Saved data entries:
• • • • •
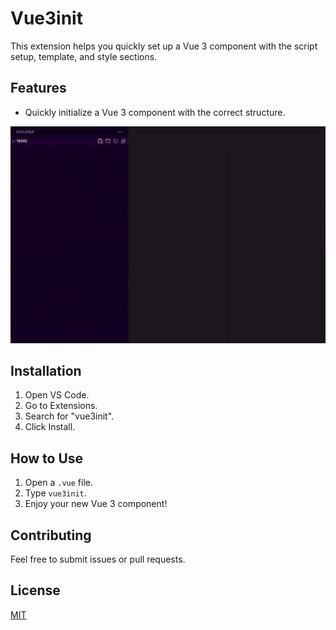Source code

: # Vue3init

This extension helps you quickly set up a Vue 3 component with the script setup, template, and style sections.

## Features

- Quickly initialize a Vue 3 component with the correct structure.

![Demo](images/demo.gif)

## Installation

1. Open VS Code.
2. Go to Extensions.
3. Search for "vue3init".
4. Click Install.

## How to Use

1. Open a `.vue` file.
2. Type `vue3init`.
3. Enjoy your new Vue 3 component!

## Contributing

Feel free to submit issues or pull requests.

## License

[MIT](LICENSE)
• • • • •
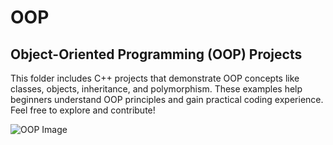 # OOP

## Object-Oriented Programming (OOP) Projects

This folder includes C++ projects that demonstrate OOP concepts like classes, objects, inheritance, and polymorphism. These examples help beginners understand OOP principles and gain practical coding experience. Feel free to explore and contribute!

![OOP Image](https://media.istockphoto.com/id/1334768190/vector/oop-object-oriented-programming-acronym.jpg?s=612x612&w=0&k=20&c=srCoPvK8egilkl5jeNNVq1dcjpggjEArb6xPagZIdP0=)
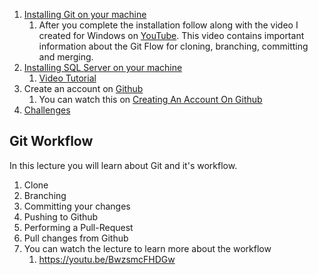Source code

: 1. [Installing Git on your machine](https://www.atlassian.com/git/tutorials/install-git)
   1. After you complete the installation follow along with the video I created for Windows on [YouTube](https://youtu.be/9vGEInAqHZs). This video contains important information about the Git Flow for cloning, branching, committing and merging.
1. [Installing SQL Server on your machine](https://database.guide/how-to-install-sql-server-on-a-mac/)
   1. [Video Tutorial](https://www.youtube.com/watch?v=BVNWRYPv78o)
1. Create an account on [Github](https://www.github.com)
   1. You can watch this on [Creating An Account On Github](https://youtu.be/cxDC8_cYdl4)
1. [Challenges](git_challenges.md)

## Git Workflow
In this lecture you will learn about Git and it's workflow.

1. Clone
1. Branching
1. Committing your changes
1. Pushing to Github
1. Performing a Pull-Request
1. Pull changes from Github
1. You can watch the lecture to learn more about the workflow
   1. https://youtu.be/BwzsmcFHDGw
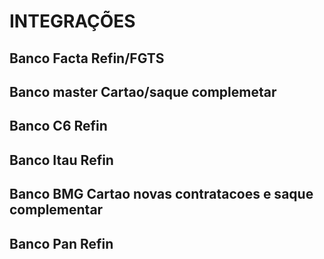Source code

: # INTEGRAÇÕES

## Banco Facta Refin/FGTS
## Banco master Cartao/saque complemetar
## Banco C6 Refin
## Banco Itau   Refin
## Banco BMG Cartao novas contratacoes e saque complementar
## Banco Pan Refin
• • • • •
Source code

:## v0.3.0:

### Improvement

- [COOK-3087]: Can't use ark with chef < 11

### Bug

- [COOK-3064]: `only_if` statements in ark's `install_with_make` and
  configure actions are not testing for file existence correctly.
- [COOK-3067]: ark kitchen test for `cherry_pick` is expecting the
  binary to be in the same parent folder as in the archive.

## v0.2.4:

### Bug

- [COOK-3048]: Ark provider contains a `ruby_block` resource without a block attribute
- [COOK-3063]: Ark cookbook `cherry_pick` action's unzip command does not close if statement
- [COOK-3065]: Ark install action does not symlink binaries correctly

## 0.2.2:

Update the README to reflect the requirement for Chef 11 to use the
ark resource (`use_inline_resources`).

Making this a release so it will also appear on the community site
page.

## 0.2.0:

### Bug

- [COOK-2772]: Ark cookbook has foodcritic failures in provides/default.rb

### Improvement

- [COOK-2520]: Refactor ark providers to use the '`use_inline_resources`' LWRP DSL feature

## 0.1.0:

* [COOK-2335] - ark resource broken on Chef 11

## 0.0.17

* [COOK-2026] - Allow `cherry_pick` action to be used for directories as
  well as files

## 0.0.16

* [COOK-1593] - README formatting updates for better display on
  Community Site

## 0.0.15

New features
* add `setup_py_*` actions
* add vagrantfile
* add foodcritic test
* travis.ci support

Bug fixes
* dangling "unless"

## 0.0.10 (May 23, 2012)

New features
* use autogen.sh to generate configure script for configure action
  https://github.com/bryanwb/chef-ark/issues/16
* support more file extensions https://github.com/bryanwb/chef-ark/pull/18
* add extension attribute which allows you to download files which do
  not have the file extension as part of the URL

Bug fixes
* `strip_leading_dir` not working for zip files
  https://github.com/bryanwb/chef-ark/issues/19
• • • • •
Update the lines of the records starting at "## Features" and ending at "[MIT](LICENSE)" by replacing "Open" with "Launch", leaving everything else unchanged, and return only those lines.

## Features

- Quickly initialize a Vue 3 component with the correct structure.

![Demo](images/demo.gif)

## Installation

1. Launch VS Code.
2. Go to Extensions.
3. Search for "vue3init".
4. Click Install.

## How to Use

1. Launch a `.vue` file.
2. Type `vue3init`.
3. Enjoy your new Vue 3 component!

## Contributing

Feel free to submit issues or pull requests.

## License

[MIT](LICENSE)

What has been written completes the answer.